_Activity_.
State how many lines in the records hold the word "taxi", giving the number and no other text.

▽

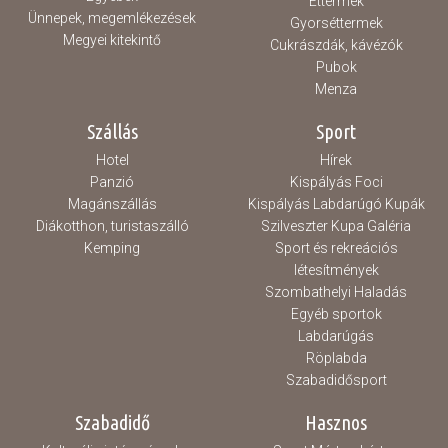
Éttermek
Ünnepek, megemlékezések
Gyorséttermek
Megyei kitekintő
Cukrászdák, kávézók
Pubok
Menza
Szállás
Sport
Hotel
Hírek
Panzió
Kispályás Foci
Magánszállás
Kispályás Labdarúgó Kupák
Diákotthon, turistaszálló
Szilveszter Kupa Galéria
Kemping
Sport és rekreációs
létesítmények
Szombathelyi Haladás
Egyéb sportok
Labdarúgás
Röplabda
Szabadidősport
Szabadidő
Hasznos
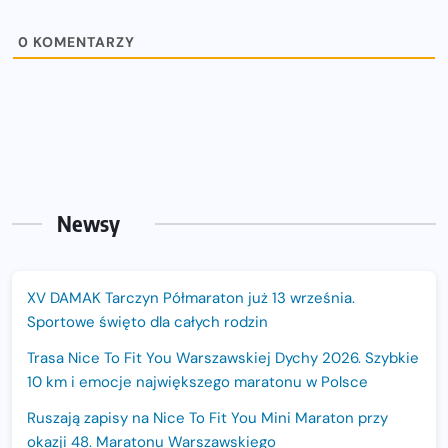
0
KOMENTARZY
Newsy
XV DAMAK Tarczyn Półmaraton już 13 września.
Sportowe święto dla całych rodzin
Trasa Nice To Fit You Warszawskiej Dychy 2026. Szybkie
10 km i emocje największego maratonu w Polsce
Ruszają zapisy na Nice To Fit You Mini Maraton przy
okazji 48. Maratonu Warszawskiego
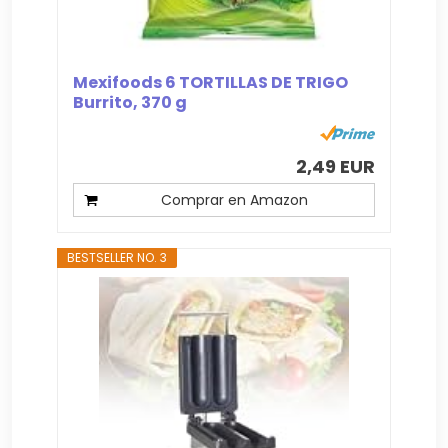
Mexifoods 6 TORTILLAS DE TRIGO
Burrito, 370 g
2,49 EUR
Comprar en Amazon
BESTSELLER NO. 3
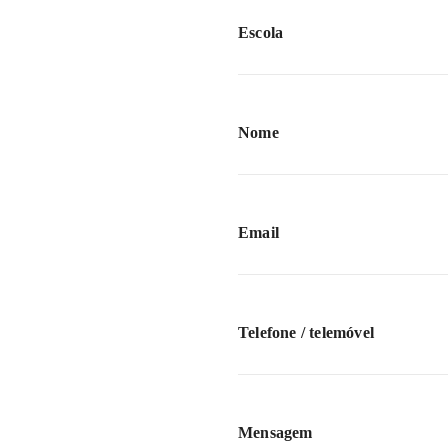
Escola
Nome
Email
Telefone / telemóvel
Mensagem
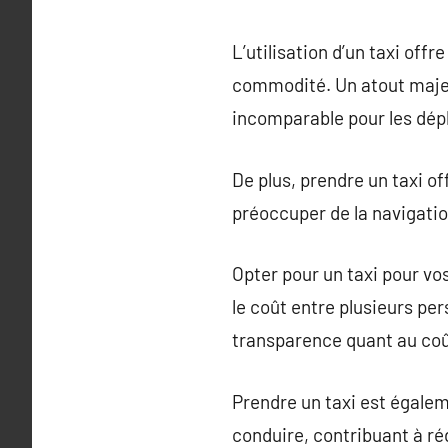
L’utilisation d’un taxi of
commodité. Un atout majeur
incomparable pour les dé
De plus, prendre un taxi of
préoccuper de la navigatio
Opter pour un taxi pour v
le coût entre plusieurs pe
transparence quant au coû
Prendre un taxi est égalem
conduire, contribuant à rédu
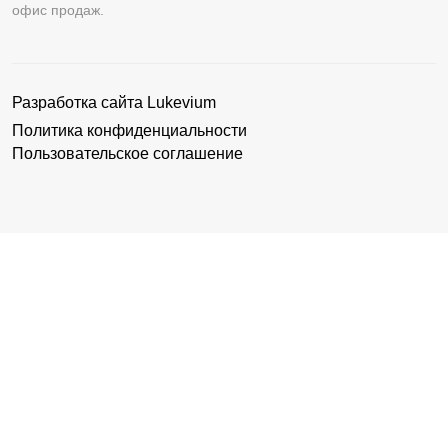
офис продаж.
Разработка сайта
Lukevium
Политика конфиденциальности
Пользовательское соглашение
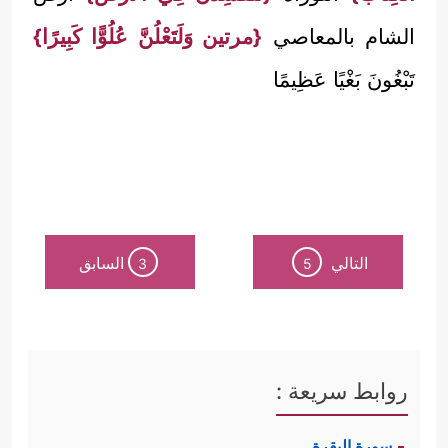
الشام بالمعاصي
{مرتين وَلَتَعْلُنَّ عُلُوًّا كَبِيرًا}
تَبْغُونَ بَغْيًا عَظِيمًا
التالي
السابق
3
5
روابط سريعة :
سورة البقرة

△

_Result of the task_.
4